┌──

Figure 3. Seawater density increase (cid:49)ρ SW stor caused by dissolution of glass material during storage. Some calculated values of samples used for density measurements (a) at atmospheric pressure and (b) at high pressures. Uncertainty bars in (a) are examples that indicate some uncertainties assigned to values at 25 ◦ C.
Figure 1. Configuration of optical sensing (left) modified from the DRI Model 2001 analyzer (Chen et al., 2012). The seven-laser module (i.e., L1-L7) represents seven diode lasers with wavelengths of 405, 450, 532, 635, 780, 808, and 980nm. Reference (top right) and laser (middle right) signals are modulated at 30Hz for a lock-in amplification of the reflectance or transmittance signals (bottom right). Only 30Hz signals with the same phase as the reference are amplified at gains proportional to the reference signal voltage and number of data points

└──
┌──

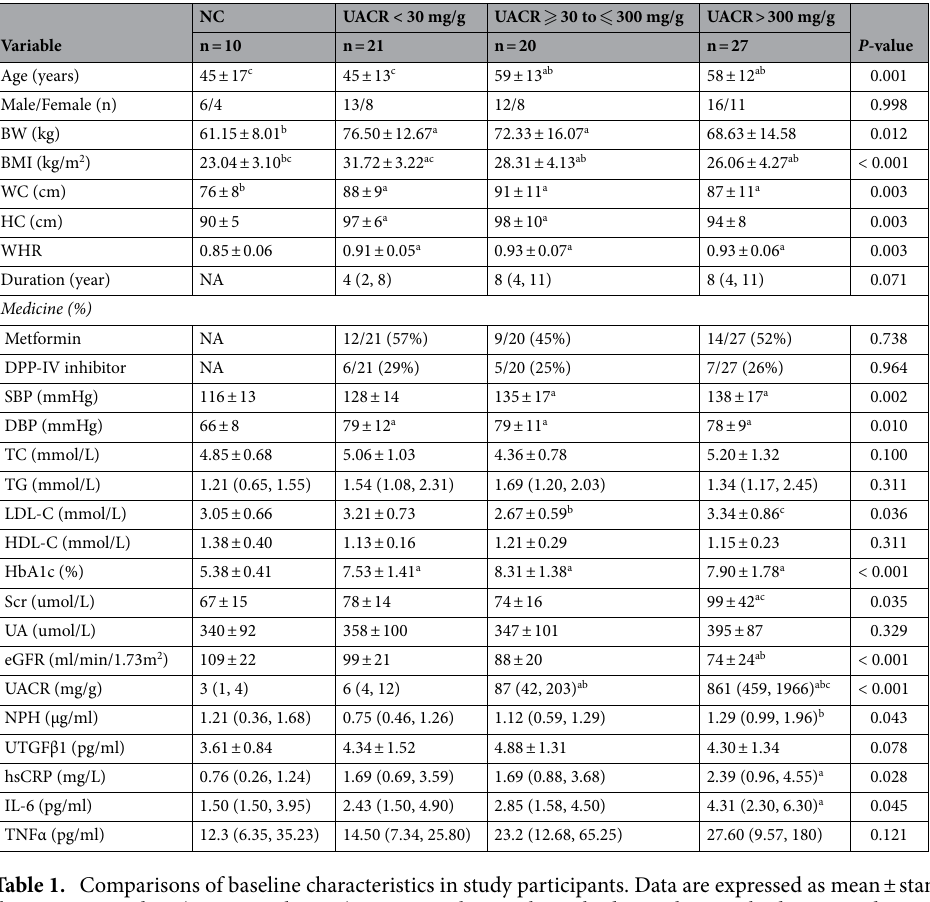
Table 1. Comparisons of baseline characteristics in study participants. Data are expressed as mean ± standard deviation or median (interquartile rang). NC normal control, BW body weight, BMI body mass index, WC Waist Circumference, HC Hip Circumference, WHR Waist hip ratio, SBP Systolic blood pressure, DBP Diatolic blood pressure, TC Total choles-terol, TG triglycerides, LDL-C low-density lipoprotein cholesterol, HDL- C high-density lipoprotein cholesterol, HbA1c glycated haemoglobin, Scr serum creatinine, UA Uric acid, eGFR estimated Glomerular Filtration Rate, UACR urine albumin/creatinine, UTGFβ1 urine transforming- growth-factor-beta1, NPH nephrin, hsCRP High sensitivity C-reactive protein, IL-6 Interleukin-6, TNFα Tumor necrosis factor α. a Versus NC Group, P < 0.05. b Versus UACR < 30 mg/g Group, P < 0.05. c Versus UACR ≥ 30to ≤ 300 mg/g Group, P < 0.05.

└──

What you will do: Scan the entries above for the line containing "Figure 3. Seawater", and copy it and all lines after it exactly, down to and including the line containing "Figure 1. Configuration".

Written solution:
Figure 3. Seawater density increase (cid:49)ρ SW stor caused by dissolution of glass material during storage. Some calculated values of samples used for density measurements (a) at atmospheric pressure and (b) at high pressures. Uncertainty bars in (a) are examples that indicate some uncertainties assigned to values at 25 ◦ C.
Figure 1. Configuration of optical sensing (left) modified from the DRI Model 2001 analyzer (Chen et al., 2012). The seven-laser module (i.e., L1-L7) represents seven diode lasers with wavelengths of 405, 450, 532, 635, 780, 808, and 980nm. Reference (top right) and laser (middle right) signals are modulated at 30Hz for a lock-in amplification of the reflectance or transmittance signals (bottom right). Only 30Hz signals with the same phase as the reference are amplified at gains proportional to the reference signal voltage and number of data points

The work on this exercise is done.